Taft spent Wednesday in his office, announcing the signing of two minor bills in a statement that came less than an hour before the charges were revealed. He returned to the governor's residence without making any comment.

The charges were all the more striking because of Taft's reputation as an ethics cheerleader.

Three months ago he stressed at an ethics conference the importance of ethical behavior for public employees.

"Public employees can enjoy entertainment, such as golf or dining out, with persons working for a regulated company, or one doing business with the state, ONLY if they fully pay their own way," he said in the May 11 speech at Xavier University.

After he was sworn in to office just after midnight on Jan. 11, 1999, Taft called his family legacy "a tradition of integrity" and "ethical conduct in office." At his first Cabinet meeting, he hammered home the importance of ethics. In October 1999, Taft ordered his top staffers and agency directors to take ethics training every two years.

In 2000, Taft weathered criticism over a fundraising letter he signed that promised meetings with himself and a briefing with congressional members in exchange for a $25,000 pledge.

Democrats, who control no state offices in Ohio, were predictable in their criticism of the governor. But Republicans also expressed anger at the leader of their party.

"I am disappointed in the governor's failure to report these outings," said Bob Bennett, chairman of the Ohio Republican Party. "He set a high ethical standard for his administration, and in this case he failed to meet that standard."

Other Ohio governors have come under investigation, including Republican George Voinovich, investigated for unproven allegations he laundered campaign money, and Democrat Richard Celeste, whose connections to a contributor who owned the failed Home State Savings Bank were examined.

Taft released records Aug. 5 showing he accepted invitations to 21 golf outings since 1999, including a 2001 outing with Noe, who has contributed $22,190 to Taft's political campaigns, state records show.

Taft's golf partners have included John Snow, then the head of transportation company CSX Corp. and now the U.S. Treasury secretary, and Tony Alexander, president and chief executive of Akron-based FirstEnergy Corp.

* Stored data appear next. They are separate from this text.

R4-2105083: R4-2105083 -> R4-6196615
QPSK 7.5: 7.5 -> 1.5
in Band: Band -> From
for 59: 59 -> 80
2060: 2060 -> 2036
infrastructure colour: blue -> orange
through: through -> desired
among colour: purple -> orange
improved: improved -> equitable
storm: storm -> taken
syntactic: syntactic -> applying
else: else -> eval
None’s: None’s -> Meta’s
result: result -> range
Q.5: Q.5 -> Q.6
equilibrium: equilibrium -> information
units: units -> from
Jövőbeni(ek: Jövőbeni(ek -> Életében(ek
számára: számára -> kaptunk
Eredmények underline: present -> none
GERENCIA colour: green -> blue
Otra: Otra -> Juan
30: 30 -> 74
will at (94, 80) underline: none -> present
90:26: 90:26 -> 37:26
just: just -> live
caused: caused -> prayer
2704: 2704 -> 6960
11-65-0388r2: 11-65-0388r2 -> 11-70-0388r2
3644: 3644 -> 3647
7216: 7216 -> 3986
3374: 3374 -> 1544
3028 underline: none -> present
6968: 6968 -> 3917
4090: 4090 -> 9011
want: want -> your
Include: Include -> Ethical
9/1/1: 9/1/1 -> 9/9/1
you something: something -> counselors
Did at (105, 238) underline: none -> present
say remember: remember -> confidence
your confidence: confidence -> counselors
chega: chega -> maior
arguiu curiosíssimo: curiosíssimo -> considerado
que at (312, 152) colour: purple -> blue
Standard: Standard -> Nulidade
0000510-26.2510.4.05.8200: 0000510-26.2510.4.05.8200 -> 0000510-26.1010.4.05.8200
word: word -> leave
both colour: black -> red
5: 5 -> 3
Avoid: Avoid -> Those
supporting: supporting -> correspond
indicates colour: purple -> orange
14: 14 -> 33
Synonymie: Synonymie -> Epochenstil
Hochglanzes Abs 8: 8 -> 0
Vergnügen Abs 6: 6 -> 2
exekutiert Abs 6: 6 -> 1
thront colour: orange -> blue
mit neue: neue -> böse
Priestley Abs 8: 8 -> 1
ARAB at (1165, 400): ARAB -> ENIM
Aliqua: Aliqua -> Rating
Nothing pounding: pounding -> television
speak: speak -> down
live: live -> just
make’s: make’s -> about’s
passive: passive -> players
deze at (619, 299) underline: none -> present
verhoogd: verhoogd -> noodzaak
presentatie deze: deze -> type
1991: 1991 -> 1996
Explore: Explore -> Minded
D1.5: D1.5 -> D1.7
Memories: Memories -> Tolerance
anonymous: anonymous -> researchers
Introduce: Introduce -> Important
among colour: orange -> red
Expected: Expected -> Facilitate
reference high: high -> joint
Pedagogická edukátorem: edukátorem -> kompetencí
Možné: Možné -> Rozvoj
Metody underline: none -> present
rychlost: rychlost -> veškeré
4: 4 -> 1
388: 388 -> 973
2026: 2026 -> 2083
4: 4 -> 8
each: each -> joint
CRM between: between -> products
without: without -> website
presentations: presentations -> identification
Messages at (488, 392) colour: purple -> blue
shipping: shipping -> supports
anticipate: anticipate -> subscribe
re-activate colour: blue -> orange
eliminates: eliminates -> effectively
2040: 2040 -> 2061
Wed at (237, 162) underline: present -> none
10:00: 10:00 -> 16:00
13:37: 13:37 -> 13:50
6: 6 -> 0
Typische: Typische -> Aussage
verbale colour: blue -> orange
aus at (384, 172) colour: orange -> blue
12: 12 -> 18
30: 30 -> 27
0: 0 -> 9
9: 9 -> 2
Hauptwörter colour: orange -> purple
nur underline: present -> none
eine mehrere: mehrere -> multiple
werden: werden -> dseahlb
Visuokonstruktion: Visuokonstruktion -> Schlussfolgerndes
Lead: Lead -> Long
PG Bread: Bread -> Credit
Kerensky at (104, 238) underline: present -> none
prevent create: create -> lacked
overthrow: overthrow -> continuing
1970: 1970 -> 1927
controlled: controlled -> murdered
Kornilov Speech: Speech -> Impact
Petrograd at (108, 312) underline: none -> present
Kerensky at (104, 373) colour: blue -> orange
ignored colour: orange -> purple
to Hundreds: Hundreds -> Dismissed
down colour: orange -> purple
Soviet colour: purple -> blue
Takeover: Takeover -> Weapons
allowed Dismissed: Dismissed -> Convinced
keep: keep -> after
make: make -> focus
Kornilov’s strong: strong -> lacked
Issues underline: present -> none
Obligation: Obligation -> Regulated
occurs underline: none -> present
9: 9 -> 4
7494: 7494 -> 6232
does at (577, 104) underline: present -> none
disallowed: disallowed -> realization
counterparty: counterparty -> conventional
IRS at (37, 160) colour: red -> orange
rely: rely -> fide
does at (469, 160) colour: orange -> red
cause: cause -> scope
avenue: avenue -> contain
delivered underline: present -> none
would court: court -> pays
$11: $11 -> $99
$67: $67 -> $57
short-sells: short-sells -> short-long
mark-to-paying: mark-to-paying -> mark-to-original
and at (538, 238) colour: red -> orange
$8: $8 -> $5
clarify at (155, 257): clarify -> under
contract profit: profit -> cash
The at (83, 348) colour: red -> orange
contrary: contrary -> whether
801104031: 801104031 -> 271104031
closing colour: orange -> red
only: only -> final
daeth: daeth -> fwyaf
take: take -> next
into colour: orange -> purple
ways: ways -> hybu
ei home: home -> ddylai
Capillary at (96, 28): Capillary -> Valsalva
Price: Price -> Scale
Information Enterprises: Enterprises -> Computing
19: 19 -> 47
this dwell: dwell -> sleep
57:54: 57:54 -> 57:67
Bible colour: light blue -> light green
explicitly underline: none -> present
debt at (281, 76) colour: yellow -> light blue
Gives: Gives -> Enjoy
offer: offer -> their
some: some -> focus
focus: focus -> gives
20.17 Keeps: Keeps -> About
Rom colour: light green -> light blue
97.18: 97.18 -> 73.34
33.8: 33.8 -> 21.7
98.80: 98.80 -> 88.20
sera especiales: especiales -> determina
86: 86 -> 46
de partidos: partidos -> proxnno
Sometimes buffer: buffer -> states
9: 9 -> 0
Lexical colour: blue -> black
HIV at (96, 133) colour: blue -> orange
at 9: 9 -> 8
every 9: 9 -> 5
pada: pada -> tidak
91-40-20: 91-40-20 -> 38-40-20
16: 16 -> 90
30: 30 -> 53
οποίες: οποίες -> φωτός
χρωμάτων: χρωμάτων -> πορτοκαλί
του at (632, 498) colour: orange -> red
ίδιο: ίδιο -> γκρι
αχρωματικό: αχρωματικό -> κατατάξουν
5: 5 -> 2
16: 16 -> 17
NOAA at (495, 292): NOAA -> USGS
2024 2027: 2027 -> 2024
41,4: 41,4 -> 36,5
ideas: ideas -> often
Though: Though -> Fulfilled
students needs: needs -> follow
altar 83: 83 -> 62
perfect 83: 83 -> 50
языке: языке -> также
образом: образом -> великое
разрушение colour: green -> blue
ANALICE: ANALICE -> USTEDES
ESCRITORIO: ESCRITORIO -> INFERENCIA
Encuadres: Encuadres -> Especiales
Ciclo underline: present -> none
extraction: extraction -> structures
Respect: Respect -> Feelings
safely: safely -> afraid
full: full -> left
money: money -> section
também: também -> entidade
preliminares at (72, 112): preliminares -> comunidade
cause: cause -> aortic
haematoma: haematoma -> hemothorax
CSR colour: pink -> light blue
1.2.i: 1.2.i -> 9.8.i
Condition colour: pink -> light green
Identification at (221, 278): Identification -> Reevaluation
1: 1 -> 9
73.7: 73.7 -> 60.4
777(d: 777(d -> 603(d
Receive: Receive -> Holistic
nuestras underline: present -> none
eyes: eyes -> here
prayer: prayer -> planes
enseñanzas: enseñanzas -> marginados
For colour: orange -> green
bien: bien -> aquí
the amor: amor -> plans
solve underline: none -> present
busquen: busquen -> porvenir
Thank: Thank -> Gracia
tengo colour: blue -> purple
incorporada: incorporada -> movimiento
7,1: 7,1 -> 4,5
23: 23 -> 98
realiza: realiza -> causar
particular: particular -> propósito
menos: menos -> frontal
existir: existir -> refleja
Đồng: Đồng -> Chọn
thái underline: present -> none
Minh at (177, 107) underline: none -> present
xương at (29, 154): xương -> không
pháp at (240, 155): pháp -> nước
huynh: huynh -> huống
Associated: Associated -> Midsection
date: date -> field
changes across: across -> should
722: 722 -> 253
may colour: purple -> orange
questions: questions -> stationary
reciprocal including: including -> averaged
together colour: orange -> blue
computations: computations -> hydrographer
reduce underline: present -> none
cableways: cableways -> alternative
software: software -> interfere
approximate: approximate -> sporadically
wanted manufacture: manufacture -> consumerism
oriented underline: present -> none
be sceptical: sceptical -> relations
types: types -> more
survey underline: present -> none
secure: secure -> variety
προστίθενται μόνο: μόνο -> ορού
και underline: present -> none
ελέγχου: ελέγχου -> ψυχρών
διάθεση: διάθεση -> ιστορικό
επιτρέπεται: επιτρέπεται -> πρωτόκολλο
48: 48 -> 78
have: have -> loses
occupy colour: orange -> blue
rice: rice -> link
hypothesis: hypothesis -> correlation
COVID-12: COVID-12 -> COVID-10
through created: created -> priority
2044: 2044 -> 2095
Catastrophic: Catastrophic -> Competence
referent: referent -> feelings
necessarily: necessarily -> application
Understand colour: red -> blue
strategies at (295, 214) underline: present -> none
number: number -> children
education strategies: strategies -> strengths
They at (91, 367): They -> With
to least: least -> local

The records did not show who paid.

Three former directors under Taft have resigned following accusations they were treated to golf outings by companies that did business with their agencies. A May 2001 Ohio Ethics Commission memo specified that golf rounds should be reported as gifts.

Some Ohioans were ready to forgive Taft for what they considered a minor mistake, while others weren't so charitable.

"He should get thrown out. He's been a foul ball ever since he's been in there," said Steve Moss, 83, as he waited for a bus at a stop near Cleveland's Public Square. "He's been missing everything. He's not doing anything for the people."

Governors around the country have faced criminal charges before, in many cases more serious allegations than Taft's case.

In Illinois, Gov. George Ryan decided not to seek a second term amid a corruption scandal. In Connecticut, Gov. John G. Rowland pleaded guilty last year to trading access to his office for more than $100,000 in vacations, charter airline trips to Las Vegas and home repairs.

Taft was elected governor in 1998, following the most expensive campaign in state history, in which he and his chief opponent each spent $10 million. Persuaded by the GOP to avoid a primary fight for governor with Voinovich in 1990, Taft settled for secretary of state and easily won re-election in a Republican sweep in 1994.